===== Provided material

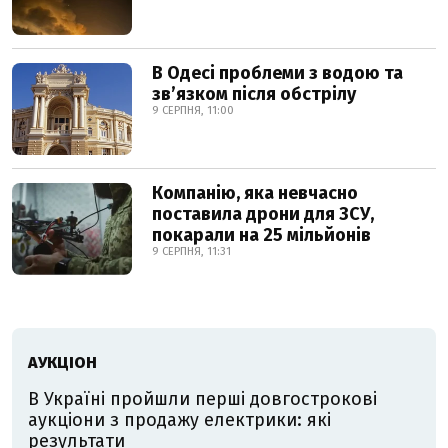
В Одесі проблеми з водою та
звʼязком після обстрілу
9 СЕРПНЯ, 11:00
Компанію, яка невчасно
поставила дрони для ЗСУ,
покарали на 25 мільйонів
9 СЕРПНЯ, 11:31
АУКЦІОН
В Україні пройшли перші довгострокові
аукціони з продажу електрики: які
результати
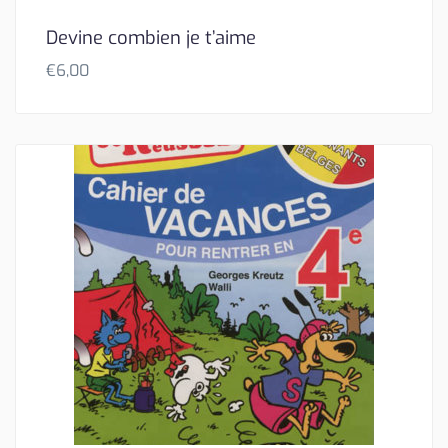
Devine combien je t’aime
€
6,00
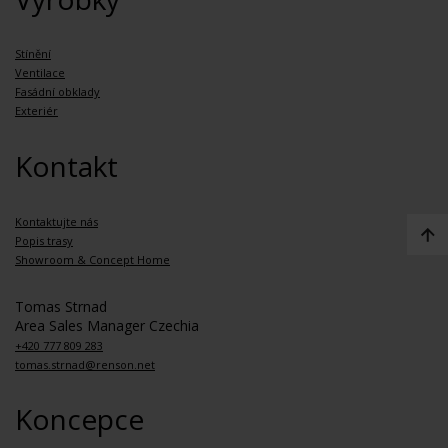
Stínění
Ventilace
Fasádní obklady
Exteriér
Kontakt
Kontaktujte nás
Popis trasy
Showroom & Concept Home
Tomas Strnad
Area Sales Manager Czechia
+420 777 809 283
tomas.strnad@renson.net
Koncepce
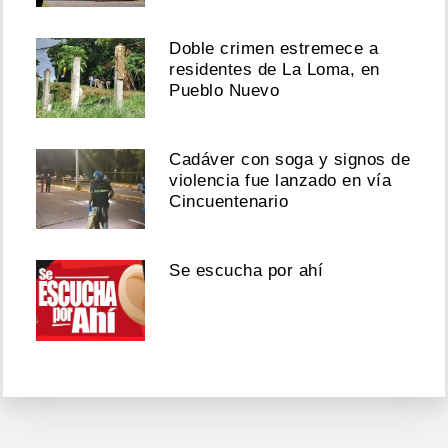
Doble crimen estremece a
residentes de La Loma, en
Pueblo Nuevo
Cadáver con soga y signos de
violencia fue lanzado en vía
Cincuentenario
Se escucha por ahí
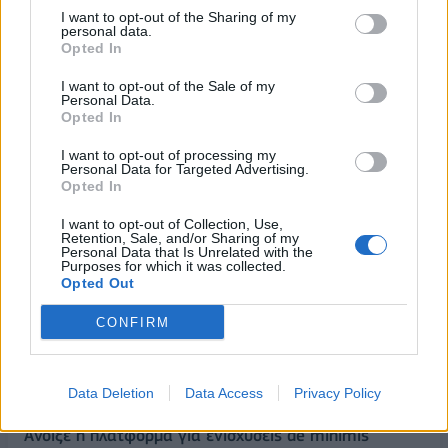
I want to opt-out of the Sharing of my
personal data.
Opted In
I want to opt-out of the Sale of my
Personal Data.
Opted In
I want to opt-out of processing my
Personal Data for Targeted Advertising.
Opted In
I want to opt-out of Collection, Use,
Retention, Sale, and/or Sharing of my
Personal Data that Is Unrelated with the
Purposes for which it was collected.
ΡΟΗ ΕΙΔΗΣΕΩΝ
Opted Out
CONFIRM
Χρηματιστήριο: Στις 2.628,25 μονάδες ο Γενικός
Δείκτης Τιμών, με άνοδο 0,17%
Data Deletion
Data Access
Privacy Policy
06/08/2026 - 13:17
ΟΙΚΟΝΟΜΙΑ
Άνοιξε η πλατφόρμα για ενισχύσεις de minimis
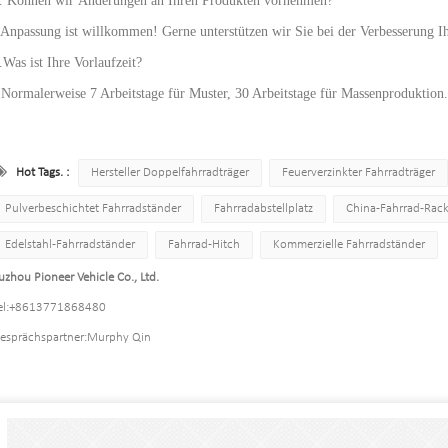
. Können wir Änderungen an Ihren Produkten vornehmen?
 Anpassung ist willkommen! Gerne unterstützen wir Sie bei der Verbesserung I
.Was ist Ihre Vorlaufzeit?
 Normalerweise 7 Arbeitstage für Muster, 30 Arbeitstage für Massenproduktion.
Hot Tags. :
Hersteller Doppelfahrradträger
Feuerverzinkter Fahrradträger
Pulverbeschichtet Fahrradständer
Fahrradabstellplatz
China-Fahrrad-Rack-
Edelstahl-Fahrradständer
Fahrrad-Hitch
Kommerzielle Fahrradständer
uzhou Pioneer Vehicle Co., Ltd.
l:
+8613771868480
esprächspartner:
Murphy Qin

==========

▶ [Aim of the exercise] I need each line of the entries that holds the string "want" located and copied.

▶ [Your response]
I want to opt-out of the Sharing of my
I want to opt-out of the Sale of my
I want to opt-out of processing my
I want to opt-out of Collection, Use,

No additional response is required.